Iowa, politics central


Welcome to Iowa.

To those from beyond the borders of the state’s 99 counties, Secret Service details, senators, and governors walking around campus or packing a diner may cause a double take.  

But in the home of the first-in-the-nation caucuses, such a setting is commonplace. Increasingly Republicans, such as Sen. Rand Paul, R-Ky.,venture into the confines into what local liberals proudly refer to as the “People’s Republic of Iowa City.” 

“Iowa City is kind of an interesting location, usually considered much more liberal town or community than the rest of Iowa, but as far as the students are concerned, there is a good mix,” said Tim Hagle, a UI associate professor of political science.

Since 1972 (starting with the Democrats), the Iowa caucuses have led the nation in choosing a presidential candidate. Unlike a traditional election, which is overseen by elected officials, the state parties operate caucuses in numerous locations around the state. 

On caucus night, there’s no absentee or early voting, Republicans and Democrats huddle in locations such as the IMU to handle party business, but the reason everyone watches is that participants — who could include you— choose whom they want to represent their party’s candidate for president. 

If a hopeful wins the caucuses, especially if the national media predict a candidate would not be successful, that can jump-start a push toward the White House. Just ask former Illinois Sen. Barack Obama and former Texas Gov. George W. Bush what it did for them.

Bottom line, the reason you'll be swamped by people signing you up to vote, and if you choose to, you can meet with almost any candidate is for whom Iowa matters.

So if you want a selfie with the next president, you came to the right place.

And if politics still is not your forte, presidential visits have caused a handful of classes to be canceled in the past — always a plus.

On campus you’ll find events everywhere from the Pentacrest and T. Anne Cleary Walkway and IMU. 

Just a couple of minutes away from campus, you will find Hamburg Inn No. 2, which features the coffee-bean caucus.
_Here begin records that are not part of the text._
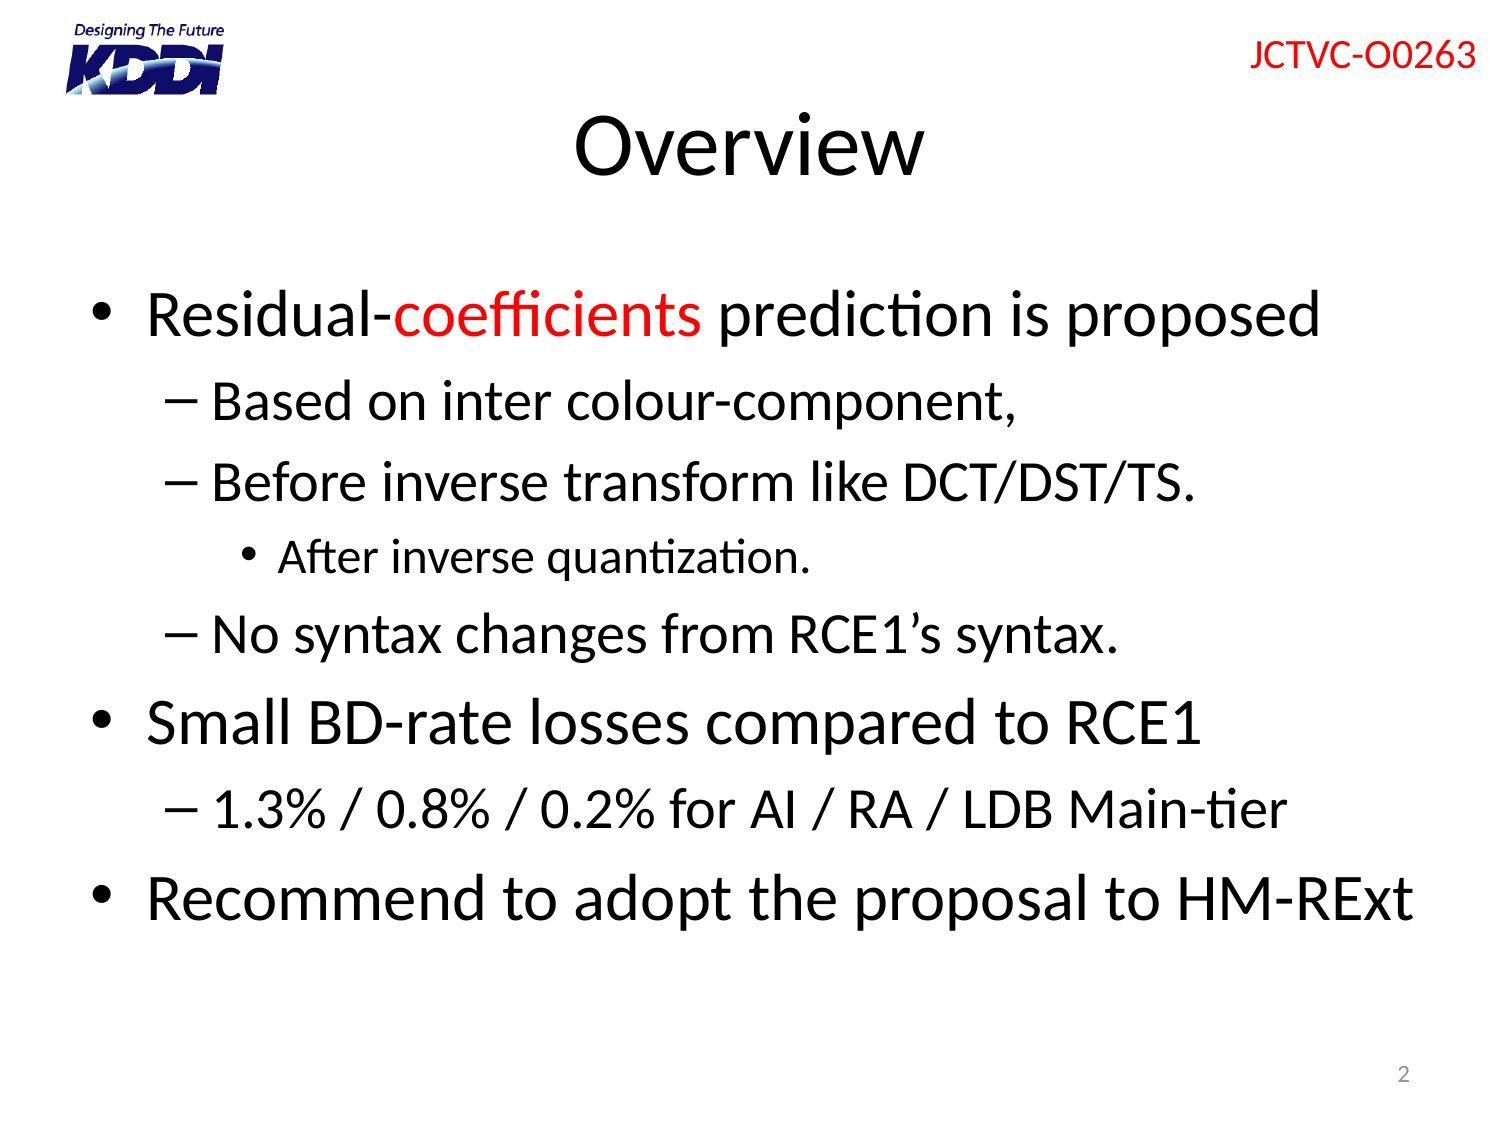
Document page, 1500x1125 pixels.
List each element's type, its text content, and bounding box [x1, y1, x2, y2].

list Residual-coefficients prediction is proposed Based on inter colour-component, Before inverse transform like DCT/DST/TS. After inverse quantization. No syntax changes from RCE1’s syntax. Small BD-rate losses compared to RCE1 1.3% / 0.8% / 0.2% for AI / RA / LDB Main-tier Recommend to adopt the proposal to HM-RExt [74, 262, 1459, 1006]
slide_number 2 [1074, 1042, 1425, 1103]
title Overview [74, 44, 1426, 233]
picture [61, 18, 236, 100]
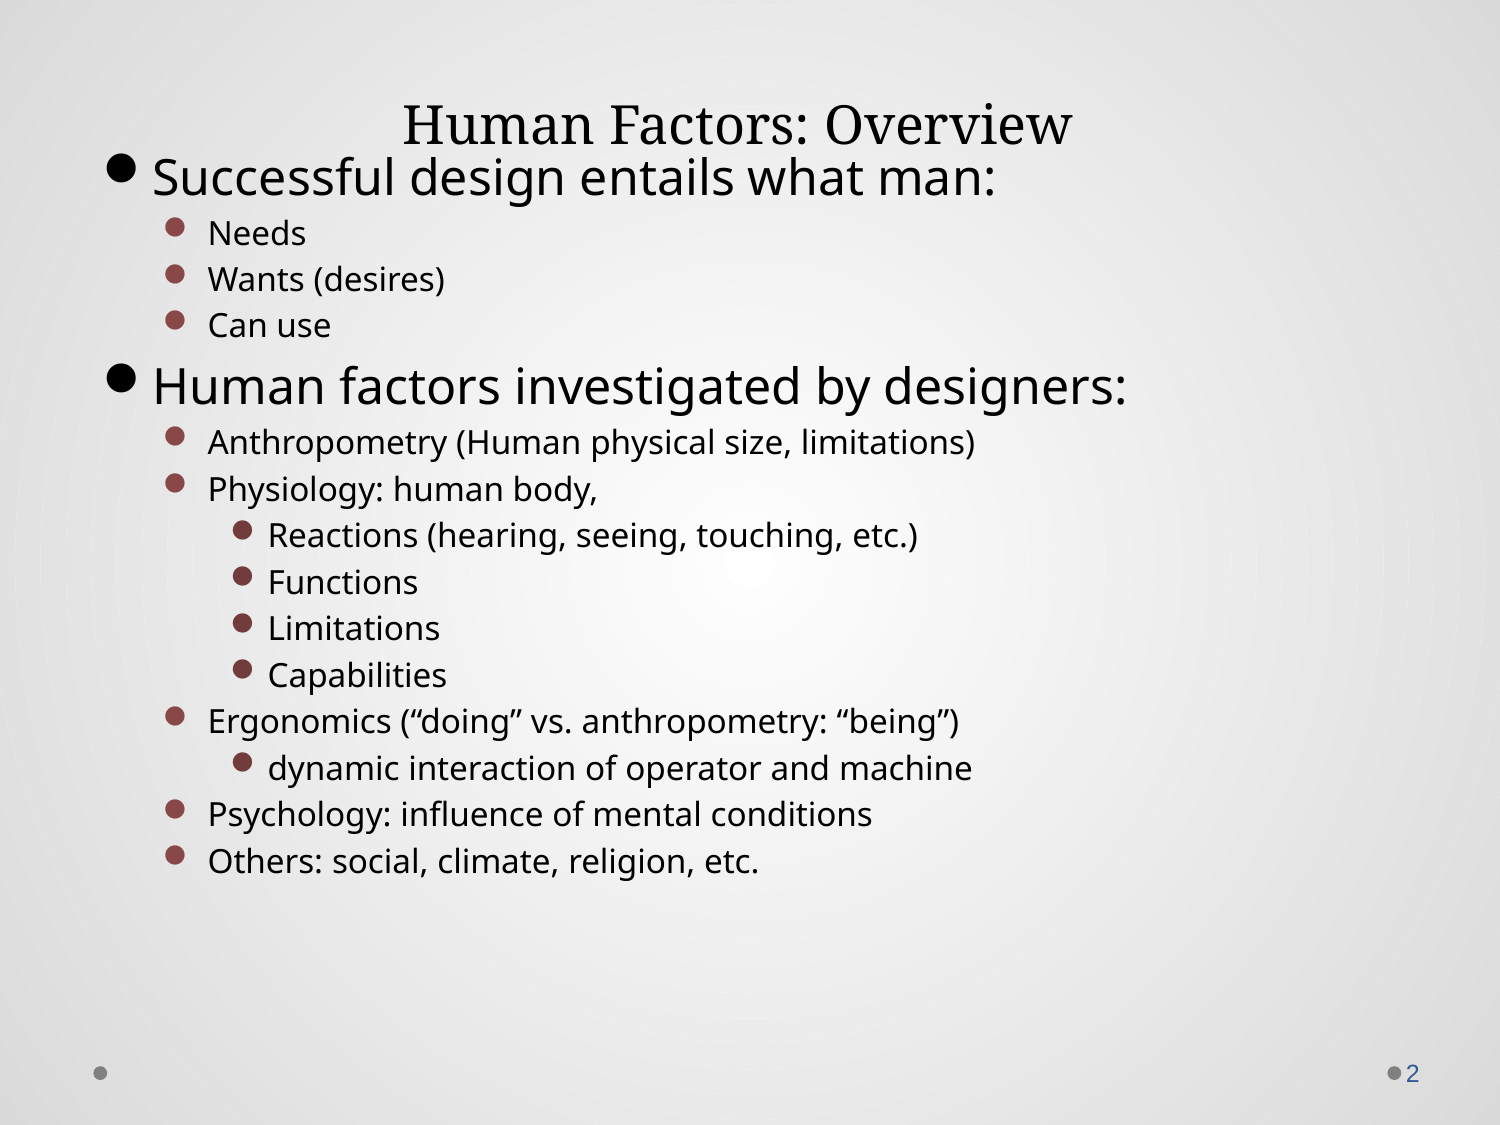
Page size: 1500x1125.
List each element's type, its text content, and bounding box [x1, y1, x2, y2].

list Successful design entails what man: Needs Wants (desires) Can use Human factors investigated by designers: Anthropometry (Human physical size, limitations) Physiology: human body, Reactions (hearing, seeing, touching, etc.) Functions Limitations Capabilities Ergonomics (“doing” vs. anthropometry: “being”) dynamic interaction of operator and machine Psychology: influence of mental conditions Others: social, climate, religion, etc. [87, 137, 1438, 1113]
title Human Factors: Overview [62, 62, 1413, 163]
slide_number 2 [1401, 1042, 1494, 1103]
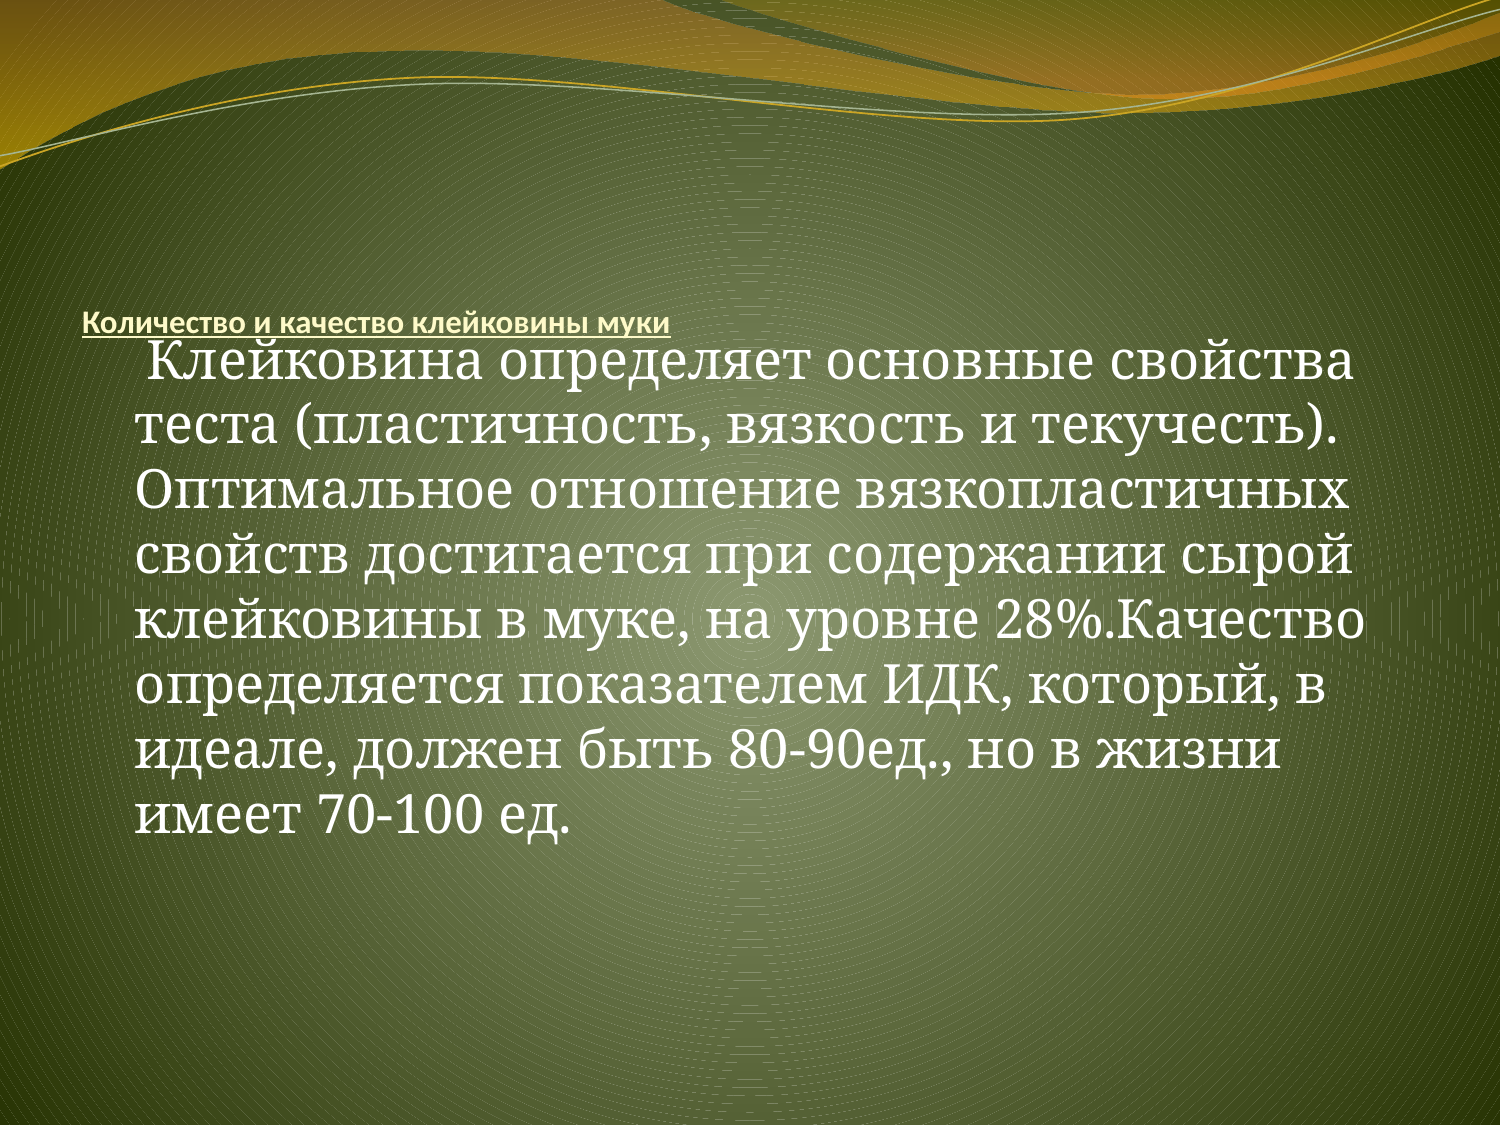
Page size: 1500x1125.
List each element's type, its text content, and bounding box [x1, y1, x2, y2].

list Клейковина определяет основные свойства теста (пластичность, вязкость и текучесть). Оптимальное отношение вязкопластичных свойств достигается при содержании сырой клейковины в муке, на уровне 28%.Качество определяется показателем ИДК, который, в идеале, должен быть 80-90ед., но в жизни имеет 70-100 ед. [74, 317, 1426, 1038]
title Количество и качество клейковины муки [81, 292, 1433, 386]
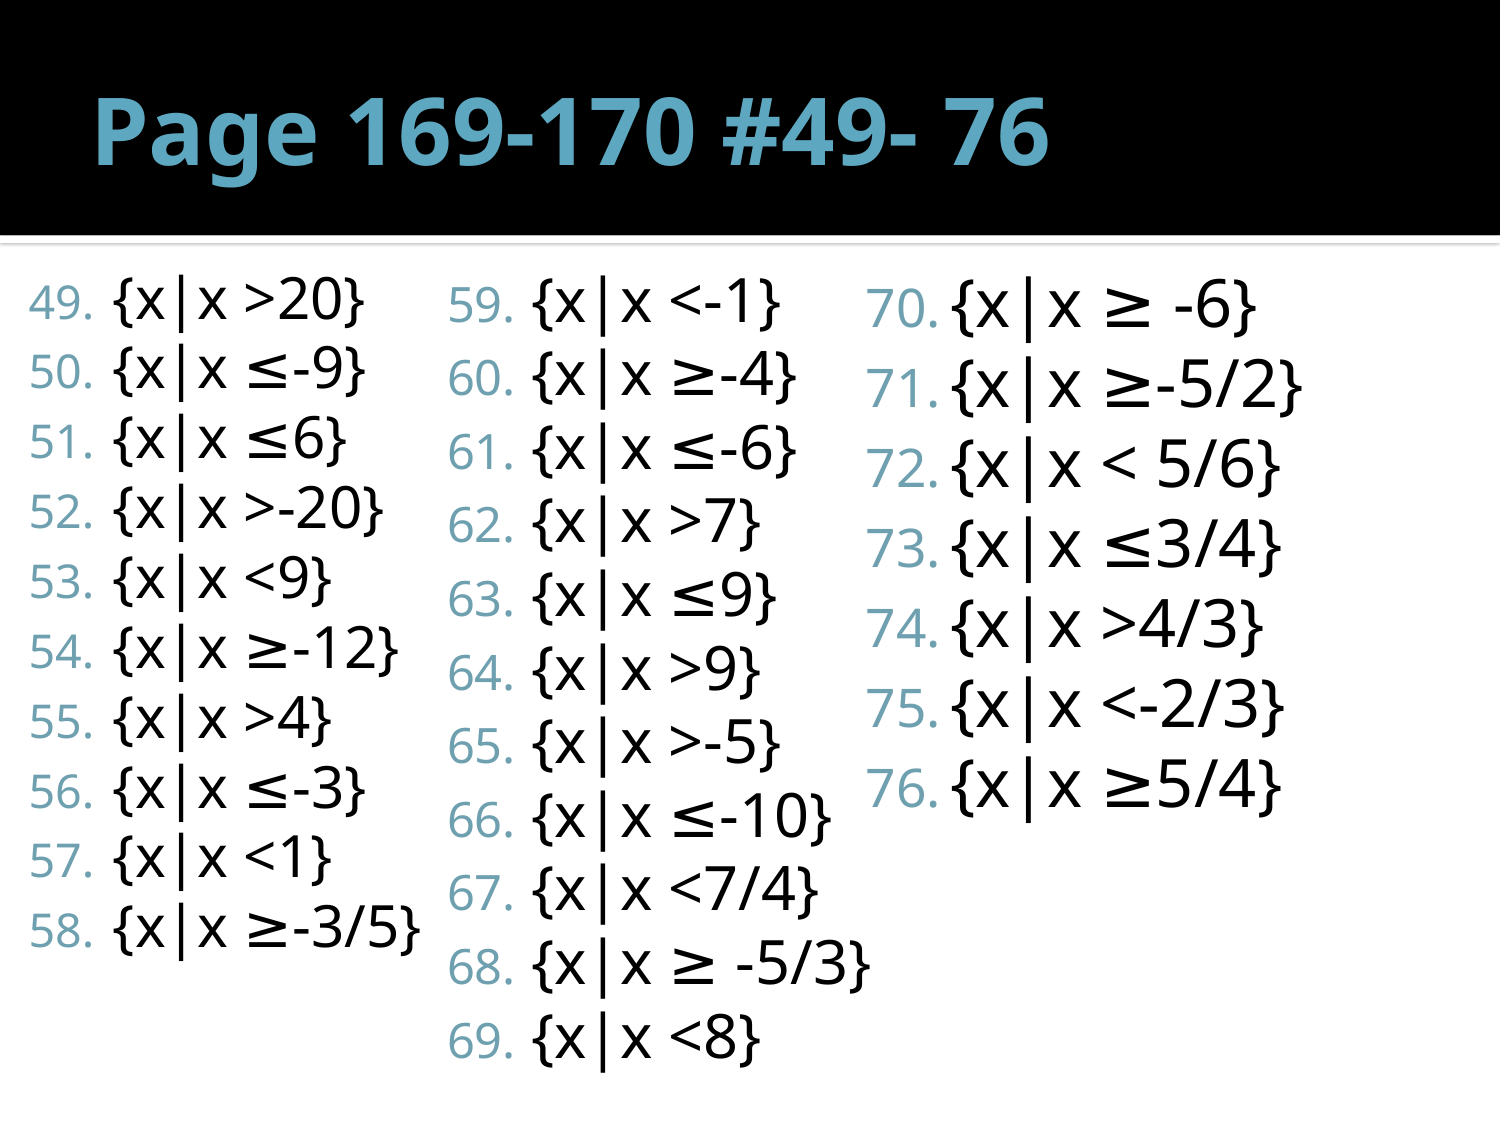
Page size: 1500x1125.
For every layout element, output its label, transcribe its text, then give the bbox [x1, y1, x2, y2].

list {x|x <-1} {x|x ≥-4} {x|x ≤-6} {x|x >7} {x|x ≤9} {x|x >9} {x|x >-5} {x|x ≤-10} {x|x <7/4} {x|x ≥ -5/3} {x|x <8} [418, 245, 837, 1083]
title Page 169-170 #49- 76 [75, 24, 1425, 231]
list {x|x >20} {x|x ≤-9} {x|x ≤6} {x|x >-20} {x|x <9} {x|x ≥-12} {x|x >4} {x|x ≤-3} {x|x <1} {x|x ≥-3/5} [0, 245, 418, 1083]
text_box {x|x ≥ -6} {x|x ≥-5/2} {x|x < 5/6} {x|x ≤3/4} {x|x >4/3} {x|x <-2/3} {x|x ≥5/4} [837, 245, 1500, 1083]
Starting with President Ronald Reagan — you can sit in the same booth occupied by the 40th president — a number of who’s who politicos have stumped through its usually cramped room. 

Even after the Feb. 1, 2016, caucuses, attention may still be on Iowa. As a traditionally competitive swing-state, the spotlight usually returns.

As you will soon learn, here the campaign, with its visits, coverage, and volunteers, are never far away.